After O’Neill broke up Szabo’s no-hit bid, Staley, the Black Knights’ No. 2 batter, stepped up ready to lay down the bunt that would give the second-seeded Black Knights (21-4) the lead. But Szabo’s pitch to the left-handed batter was a bit outside and Staley’s offer to make contact failed. At this point O’Neill was halfway down the line and when she tried to get back to third, Trumbull catcher Courtney Fairfield’s perfect throw to third baseman DeStefano nailed her.

Stamford’s Sara Staley delivers a pitch against Trumbull. (Photo: Mark Conrad)

“The pitch was off the plate but I have to get the bunt down,” Staley said. “That’s my fault. I have to make contact.”

Staley’s chances would have improved if the pitch was a strike, or close to it. But an outside pitch to a lefty batter with a runner on third worked out perfectly for the Eagles.

Szabo, who finished with a two-hitter, struck out five and walked three, said of the situation, “I got a little anxious. At that point we were expecting (the suicide squeeze), and I knew my team behind me was ready for it.”

Szabo then struck out Staley and got Maddie Santora to line out to short. A few minutes later Thompson led off the seventh with a homer, and three batters later, after a Szabo single, DeStefano added a two-run shot to give Trumbull a 3-0 lead.

Stamford did get two base runners on in the bottom of the seventh but Szabo escaped the jam and the No. 9-seeded Eagles (20-5) earned the right to play Southington in Saturday’s 7 p.m. championship game at West Haven.

“We were prepared for the suicide squeeze,” Trumbull coach Jacqui Sheftz said. “What has kept us alive in the postseason is our defense. We have maintained our composure in the field in tight spots so far, and we did it again today.”

Szabo retired the first 10 Stamford batters before getting into a jam in the bottom of the fourth. A walk and then a two-base error left Stamford with runners on second and third and one out.

Did someone say suicide squeeze?


“You can ask why I didn’t squeeze then,” Esposito said, unfairly second-guessing himself. “So we don’t do it there and we don’t score, and then we do it in the sixth and it doesn’t work out. But give Trumbull credit. They executed in all phases of the game and did what they had to do to win, and we didn’t.”

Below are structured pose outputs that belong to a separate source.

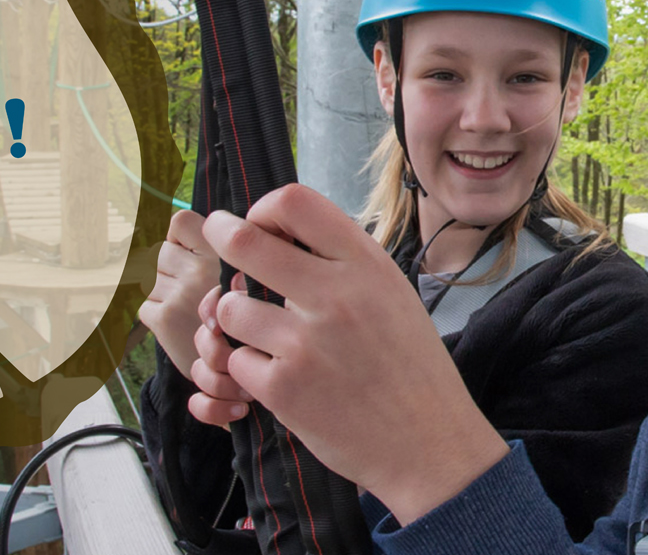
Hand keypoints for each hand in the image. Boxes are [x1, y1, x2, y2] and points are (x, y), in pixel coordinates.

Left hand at [138, 210, 221, 373]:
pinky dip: (155, 317)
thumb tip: (163, 231)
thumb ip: (205, 252)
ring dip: (158, 294)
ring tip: (181, 309)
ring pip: (146, 279)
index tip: (183, 253)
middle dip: (163, 270)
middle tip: (181, 291)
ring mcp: (182, 294)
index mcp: (223, 254)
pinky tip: (177, 326)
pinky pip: (143, 306)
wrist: (233, 370)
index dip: (174, 237)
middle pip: (156, 252)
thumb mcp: (232, 278)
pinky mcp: (165, 318)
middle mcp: (203, 270)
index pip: (179, 221)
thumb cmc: (229, 319)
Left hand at [192, 184, 509, 524]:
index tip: (260, 225)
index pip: (295, 202)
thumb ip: (343, 261)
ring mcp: (304, 344)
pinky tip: (282, 379)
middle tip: (217, 234)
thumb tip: (281, 229)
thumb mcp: (391, 294)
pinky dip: (251, 369)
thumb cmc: (409, 367)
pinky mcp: (283, 388)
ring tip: (265, 333)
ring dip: (237, 317)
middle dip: (221, 233)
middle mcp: (334, 297)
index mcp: (365, 266)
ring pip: (229, 307)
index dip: (264, 208)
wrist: (430, 444)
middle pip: (244, 241)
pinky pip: (237, 359)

Stamford’s Lauren O’Neill gets called out at third after she was tagged by Trumbull’s Taylor Brown on a failed suicide squeeze. (Photo: Mark Conrad)

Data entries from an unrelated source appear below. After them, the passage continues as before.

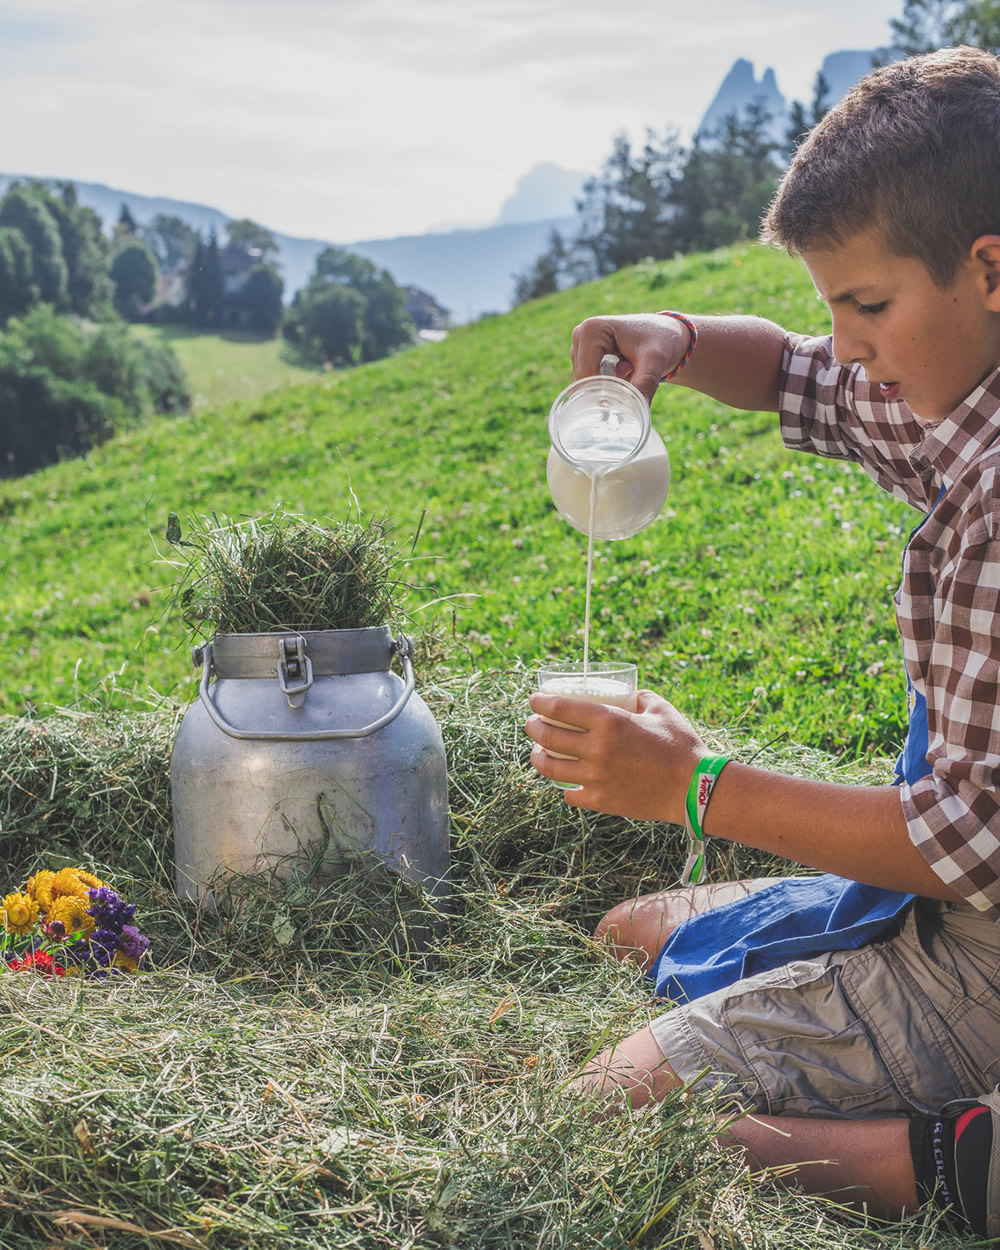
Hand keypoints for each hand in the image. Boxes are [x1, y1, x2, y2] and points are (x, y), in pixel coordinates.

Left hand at [525, 688, 706, 821]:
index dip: (539, 702)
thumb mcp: (661, 710)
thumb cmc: (680, 746)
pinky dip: (565, 787)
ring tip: (539, 753)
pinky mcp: (601, 801)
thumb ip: (641, 697)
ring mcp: (596, 777)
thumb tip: (629, 693)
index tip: (534, 700)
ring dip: (538, 758)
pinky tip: (566, 781)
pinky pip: (570, 794)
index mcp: (609, 721)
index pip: (559, 707)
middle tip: (532, 724)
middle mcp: (597, 749)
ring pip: (550, 767)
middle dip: (533, 727)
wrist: (695, 789)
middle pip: (547, 736)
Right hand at [571, 314, 690, 404]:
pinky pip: (589, 379)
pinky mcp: (584, 354)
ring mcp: (580, 344)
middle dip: (605, 387)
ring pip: (585, 381)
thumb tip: (642, 407)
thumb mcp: (656, 360)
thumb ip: (646, 382)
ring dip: (607, 384)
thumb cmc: (662, 340)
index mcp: (592, 329)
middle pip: (583, 378)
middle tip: (631, 375)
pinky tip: (624, 369)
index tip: (623, 398)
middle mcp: (581, 333)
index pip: (586, 373)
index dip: (602, 390)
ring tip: (629, 368)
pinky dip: (607, 382)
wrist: (666, 335)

Trumbull, meanwhile was having problems of its own against Staley. Szabo, Erica Fluskey, Thompson and Briana Giacobbe had singles off Staley over the first six innings but none reached second base.

After Stamford failed to take advantage of its opportunity in the sixth, the game changed — in a hurry.

“Just like that, everything turned,” Esposito said of the five-minute period between O’Neill’s triple and Thompson’s home run.

Staley said she was not shaken by the failed suicide squeeze attempt, nor was she tired in the top of the seventh.

Trumbull shortstop Taylor Brown fields a ground ball. (Photo: Mark Conrad)

“It’s really discouraging as a pitcher to give up home runs,” she said. “There is nothing the defense can do about it. It’s all on you. That time was just an unfortunate sequence of events. But we had a great season. It was an amazing time together.”

Stamford was hoping to reach the state final for the first time since winning it all in 2000 and for just the second time ever. Trumbull, meanwhile, is now entering unchartered territory.

“To reach the state final for the first time ever is just amazing,” Szabo said. “It doesn’t feel like it’s real.”

Sheftz, who won state championships in 2007, 2008 and 2013 at Masuk, is not surprised that Trumbull, like Stamford a quarterfinal loser in the FCIAC Tournament, has reached the final.

Stamford’s Maddie Santora swings at a pitch. (Photo: Mark Conrad)

“I came to Trumbull for a reason,” said Sheftz, now in her second season at the school. “I saw potential and now we are clicking on all cylinders.”

Thompson and Szabo had two hits for Trumbull while O’Neill and Dana Serrichio had Stamford’s only hits off Szabo.

NOTES: Trumbull, which has won 13 of its last 14 games, has beaten No. 24 Shelton, No. 25 Lyman Hall, No. 1 NFA and No. 5 Stamford to reach the final. … Stamford was shut out after outscoring three Class LL tournament opponents by a 36-9 margin in its first three games, and had scored at least 10 runs in 11 of its previous 17 games.